# Start of Records supplied
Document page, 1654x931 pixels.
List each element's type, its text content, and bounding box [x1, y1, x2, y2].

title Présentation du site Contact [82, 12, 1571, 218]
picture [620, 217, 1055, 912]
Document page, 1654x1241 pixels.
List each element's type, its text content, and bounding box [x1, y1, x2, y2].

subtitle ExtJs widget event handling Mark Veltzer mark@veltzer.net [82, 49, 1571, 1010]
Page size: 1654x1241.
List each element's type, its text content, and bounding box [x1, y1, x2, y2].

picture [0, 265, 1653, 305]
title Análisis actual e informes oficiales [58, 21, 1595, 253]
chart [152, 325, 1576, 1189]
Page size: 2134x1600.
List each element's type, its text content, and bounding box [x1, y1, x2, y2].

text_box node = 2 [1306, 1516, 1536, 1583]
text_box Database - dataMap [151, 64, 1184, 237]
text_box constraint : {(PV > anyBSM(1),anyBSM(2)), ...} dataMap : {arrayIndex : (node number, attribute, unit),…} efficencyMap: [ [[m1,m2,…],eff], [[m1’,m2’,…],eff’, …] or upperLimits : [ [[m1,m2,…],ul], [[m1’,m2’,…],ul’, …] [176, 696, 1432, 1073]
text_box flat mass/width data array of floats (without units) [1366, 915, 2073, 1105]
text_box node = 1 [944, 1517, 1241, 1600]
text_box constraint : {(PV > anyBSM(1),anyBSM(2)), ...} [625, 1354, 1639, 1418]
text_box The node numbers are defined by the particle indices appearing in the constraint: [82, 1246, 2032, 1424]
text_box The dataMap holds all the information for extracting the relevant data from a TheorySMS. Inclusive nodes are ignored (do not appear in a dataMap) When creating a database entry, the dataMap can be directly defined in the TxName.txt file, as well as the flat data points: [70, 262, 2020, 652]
# End of Records supplied
## Instructions for the task
Copy every one of the rows above, keeping each line unchanged.

## Finished answer
Document page, 1654x931 pixels.
List each element's type, its text content, and bounding box [x1, y1, x2, y2].

title Présentation du site Contact [82, 12, 1571, 218]
picture [620, 217, 1055, 912]
Document page, 1654x1241 pixels.
List each element's type, its text content, and bounding box [x1, y1, x2, y2].

subtitle ExtJs widget event handling Mark Veltzer mark@veltzer.net [82, 49, 1571, 1010]
Page size: 1654x1241.
List each element's type, its text content, and bounding box [x1, y1, x2, y2].

picture [0, 265, 1653, 305]
title Análisis actual e informes oficiales [58, 21, 1595, 253]
chart [152, 325, 1576, 1189]
Page size: 2134x1600.
List each element's type, its text content, and bounding box [x1, y1, x2, y2].

text_box node = 2 [1306, 1516, 1536, 1583]
text_box Database - dataMap [151, 64, 1184, 237]
text_box constraint : {(PV > anyBSM(1),anyBSM(2)), ...} dataMap : {arrayIndex : (node number, attribute, unit),…} efficencyMap: [ [[m1,m2,…],eff], [[m1’,m2’,…],eff’, …] or upperLimits : [ [[m1,m2,…],ul], [[m1’,m2’,…],ul’, …] [176, 696, 1432, 1073]
text_box flat mass/width data array of floats (without units) [1366, 915, 2073, 1105]
text_box node = 1 [944, 1517, 1241, 1600]
text_box constraint : {(PV > anyBSM(1),anyBSM(2)), ...} [625, 1354, 1639, 1418]
text_box The node numbers are defined by the particle indices appearing in the constraint: [82, 1246, 2032, 1424]
text_box The dataMap holds all the information for extracting the relevant data from a TheorySMS. Inclusive nodes are ignored (do not appear in a dataMap) When creating a database entry, the dataMap can be directly defined in the TxName.txt file, as well as the flat data points: [70, 262, 2020, 652]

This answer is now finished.